2.1. Connect HDBSCAN with Graph Theory

1. HDBSCAN constructs a mutual reachability graph — a fully connected graph where each node is a data point, and each edge weight reflects mutual reachability distance (from earlier series):

   $$d_{\text{mreach}}(a, b) = \max(\text{core_dist}(a), \text{core_dist}(b), d(a, b))$$

2. These edge weights encode how “dense” or “reachable” one point is from another — smaller weights = denser, more connected regions.

3. HDBSCAN then builds a Minimum Spanning Tree (MST) from this graph using algorithms like Kruskal’s or Prim’s:

   • MST connects all points using the lowest total reachability cost.
   • It avoids cycles and ensures global connectivity with minimal redundancy.

4. Once the MST is built, increasing the distance threshold (i.e., cutting weaker edges) breaks the tree into subtrees — which represent clusters at different density levels.

5. This process naturally creates a hierarchy — as density decreases, clusters merge or dissolve, forming the condensed tree we explored earlier.

Graphs are incredibly flexible for representing data relationships. While DBSCAN uses fixed neighborhoods, HDBSCAN uses graph connectivity to explore relative density relationships between all points.

The MST serves two powerful roles:

• It compresses the entire dataset’s structure into a minimal, connected skeleton.
• It provides a continuous map of merging and splitting events, allowing HDBSCAN to trace how clusters evolve as density changes.

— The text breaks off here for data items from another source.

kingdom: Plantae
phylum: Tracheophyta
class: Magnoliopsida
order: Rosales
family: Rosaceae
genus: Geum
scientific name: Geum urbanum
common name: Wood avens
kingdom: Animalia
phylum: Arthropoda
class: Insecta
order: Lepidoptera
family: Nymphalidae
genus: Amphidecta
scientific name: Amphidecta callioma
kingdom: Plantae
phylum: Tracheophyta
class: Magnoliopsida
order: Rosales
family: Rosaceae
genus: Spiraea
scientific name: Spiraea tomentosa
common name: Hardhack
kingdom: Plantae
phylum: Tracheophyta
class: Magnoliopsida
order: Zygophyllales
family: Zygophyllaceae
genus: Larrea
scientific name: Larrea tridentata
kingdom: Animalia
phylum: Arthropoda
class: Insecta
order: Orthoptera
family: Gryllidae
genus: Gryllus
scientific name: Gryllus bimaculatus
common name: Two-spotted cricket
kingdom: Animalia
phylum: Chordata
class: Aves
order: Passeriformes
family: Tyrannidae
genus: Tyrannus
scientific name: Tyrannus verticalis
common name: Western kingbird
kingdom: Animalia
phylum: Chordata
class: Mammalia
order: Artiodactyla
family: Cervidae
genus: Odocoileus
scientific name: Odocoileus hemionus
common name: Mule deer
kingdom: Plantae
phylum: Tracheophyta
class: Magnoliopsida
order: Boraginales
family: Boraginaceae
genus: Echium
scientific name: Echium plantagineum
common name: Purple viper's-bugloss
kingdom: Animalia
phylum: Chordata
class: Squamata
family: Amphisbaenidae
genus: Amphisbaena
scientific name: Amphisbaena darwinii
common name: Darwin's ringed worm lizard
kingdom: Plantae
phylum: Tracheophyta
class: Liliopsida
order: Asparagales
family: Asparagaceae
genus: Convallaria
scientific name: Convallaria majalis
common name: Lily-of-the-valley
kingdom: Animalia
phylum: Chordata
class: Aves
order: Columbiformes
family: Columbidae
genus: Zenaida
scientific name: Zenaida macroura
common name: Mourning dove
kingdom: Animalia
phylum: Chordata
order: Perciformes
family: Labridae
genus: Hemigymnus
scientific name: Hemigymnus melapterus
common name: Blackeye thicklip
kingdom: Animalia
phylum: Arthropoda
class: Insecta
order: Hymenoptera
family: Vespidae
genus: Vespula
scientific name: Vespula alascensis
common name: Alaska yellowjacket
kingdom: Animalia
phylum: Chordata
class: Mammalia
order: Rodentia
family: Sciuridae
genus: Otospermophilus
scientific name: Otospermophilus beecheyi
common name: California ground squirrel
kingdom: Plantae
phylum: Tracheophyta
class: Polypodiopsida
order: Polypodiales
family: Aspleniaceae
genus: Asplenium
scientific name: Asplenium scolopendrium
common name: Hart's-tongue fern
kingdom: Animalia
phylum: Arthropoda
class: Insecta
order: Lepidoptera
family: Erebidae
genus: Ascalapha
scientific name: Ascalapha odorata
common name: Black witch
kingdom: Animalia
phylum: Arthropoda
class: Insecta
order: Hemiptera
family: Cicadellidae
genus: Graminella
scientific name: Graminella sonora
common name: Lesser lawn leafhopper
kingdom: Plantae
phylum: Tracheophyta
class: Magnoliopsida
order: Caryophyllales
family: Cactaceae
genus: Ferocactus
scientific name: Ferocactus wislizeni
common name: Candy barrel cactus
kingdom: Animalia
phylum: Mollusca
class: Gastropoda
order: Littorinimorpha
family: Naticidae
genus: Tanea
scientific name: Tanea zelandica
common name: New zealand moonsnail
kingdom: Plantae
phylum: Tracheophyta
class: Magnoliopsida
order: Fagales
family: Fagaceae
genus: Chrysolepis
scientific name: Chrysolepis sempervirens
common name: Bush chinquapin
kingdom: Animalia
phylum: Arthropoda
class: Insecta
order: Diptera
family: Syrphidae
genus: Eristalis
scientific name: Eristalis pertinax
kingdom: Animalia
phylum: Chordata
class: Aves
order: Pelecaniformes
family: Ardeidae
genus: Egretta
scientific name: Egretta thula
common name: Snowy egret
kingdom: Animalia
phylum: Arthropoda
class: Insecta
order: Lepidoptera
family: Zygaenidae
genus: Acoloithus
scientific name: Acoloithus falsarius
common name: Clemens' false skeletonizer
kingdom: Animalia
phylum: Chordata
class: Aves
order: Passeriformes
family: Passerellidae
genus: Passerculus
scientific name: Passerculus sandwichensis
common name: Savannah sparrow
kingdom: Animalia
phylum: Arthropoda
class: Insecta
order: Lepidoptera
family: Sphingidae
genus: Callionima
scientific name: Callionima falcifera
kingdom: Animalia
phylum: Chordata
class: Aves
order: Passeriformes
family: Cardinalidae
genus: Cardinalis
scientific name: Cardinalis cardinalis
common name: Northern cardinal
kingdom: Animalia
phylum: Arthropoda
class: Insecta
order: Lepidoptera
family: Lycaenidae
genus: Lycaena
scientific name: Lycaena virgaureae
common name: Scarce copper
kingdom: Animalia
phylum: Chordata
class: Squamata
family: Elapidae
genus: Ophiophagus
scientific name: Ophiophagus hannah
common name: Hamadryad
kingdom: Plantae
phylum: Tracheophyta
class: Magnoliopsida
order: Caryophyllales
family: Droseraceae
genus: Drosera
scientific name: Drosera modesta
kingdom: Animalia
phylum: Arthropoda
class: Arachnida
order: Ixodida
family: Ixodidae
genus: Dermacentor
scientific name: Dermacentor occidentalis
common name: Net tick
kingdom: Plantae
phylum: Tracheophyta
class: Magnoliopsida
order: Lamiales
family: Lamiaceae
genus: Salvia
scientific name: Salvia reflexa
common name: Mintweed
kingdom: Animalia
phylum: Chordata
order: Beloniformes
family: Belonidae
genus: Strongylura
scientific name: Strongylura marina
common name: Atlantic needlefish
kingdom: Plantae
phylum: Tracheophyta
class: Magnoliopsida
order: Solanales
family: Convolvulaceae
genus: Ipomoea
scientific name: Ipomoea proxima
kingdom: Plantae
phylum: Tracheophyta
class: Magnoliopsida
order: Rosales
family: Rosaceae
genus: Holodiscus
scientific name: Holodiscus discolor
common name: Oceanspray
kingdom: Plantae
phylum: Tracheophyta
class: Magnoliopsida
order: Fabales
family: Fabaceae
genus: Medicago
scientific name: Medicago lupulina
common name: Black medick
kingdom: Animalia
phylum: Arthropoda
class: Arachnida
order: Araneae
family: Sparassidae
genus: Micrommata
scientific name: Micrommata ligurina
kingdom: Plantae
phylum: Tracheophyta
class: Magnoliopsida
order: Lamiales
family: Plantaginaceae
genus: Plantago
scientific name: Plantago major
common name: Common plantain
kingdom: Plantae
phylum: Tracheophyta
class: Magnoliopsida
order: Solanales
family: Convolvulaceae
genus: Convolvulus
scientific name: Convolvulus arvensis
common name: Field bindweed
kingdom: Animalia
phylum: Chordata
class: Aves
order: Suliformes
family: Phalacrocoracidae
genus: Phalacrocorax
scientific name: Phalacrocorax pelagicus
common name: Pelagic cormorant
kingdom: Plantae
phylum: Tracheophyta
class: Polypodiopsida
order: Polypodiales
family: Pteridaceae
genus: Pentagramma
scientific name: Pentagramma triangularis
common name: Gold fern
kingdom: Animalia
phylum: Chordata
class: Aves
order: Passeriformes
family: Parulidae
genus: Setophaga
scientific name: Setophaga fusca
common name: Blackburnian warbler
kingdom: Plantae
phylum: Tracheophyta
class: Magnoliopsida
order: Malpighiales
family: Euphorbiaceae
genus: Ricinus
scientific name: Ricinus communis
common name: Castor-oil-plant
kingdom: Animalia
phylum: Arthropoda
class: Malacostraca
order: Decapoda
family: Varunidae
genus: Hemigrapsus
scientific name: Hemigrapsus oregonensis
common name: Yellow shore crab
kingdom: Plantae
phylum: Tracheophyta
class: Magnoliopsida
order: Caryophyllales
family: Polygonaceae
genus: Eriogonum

In essence: the MST transforms the problem of “find dense clusters” into “find natural cuts in the connectivity graph.”

• Given a graph $G(V, E)$ with edge weights $w(e)$, an MST is a subset $T \subseteq E$ that connects all vertices in $V$ with minimum total weight and no cycles.
• Formally: $$T = \arg\min_{T' \subseteq E} \sum_{e \in T'} w(e)$$ subject to $T’$ connecting all vertices.

Two common algorithms:

1. Kruskal’s Algorithm: Sort all edges by weight, then add them one by one, skipping edges that would form a cycle.
2. Prim’s Algorithm: Start with a random node and repeatedly add the smallest edge that connects the current tree to a new node.

• Nodes = data points.
• Edge weights = mutual reachability distances.
• Because every pair of points can theoretically connect, the graph is fully connected, but only the MST is retained.

This makes the MST an efficient summary of density structure, keeping essential edges while discarding redundant ones.

• Building the MST: $$O(n \log n)$$ (using Kruskal’s or Prim’s algorithm with efficient sorting and union-find operations).
• Condensation and hierarchy extraction: $$O(n)$$ (linear traversal through edges to build the hierarchy tree).
• Overall: roughly O(n log n) — efficient for moderately large datasets, though still challenging for very large ones.

• “HDBSCAN builds one MST per cluster.” No — it builds a single MST for the entire dataset and later extracts clusters by cutting edges.
• “The MST directly represents clusters.” Not quite — it represents connections; clusters emerge as you cut weaker edges.
• “It can only use Euclidean distance.” False — any metric that defines pairwise distances can be used (e.g., cosine, Manhattan), but results depend heavily on the metric’s suitability for the data.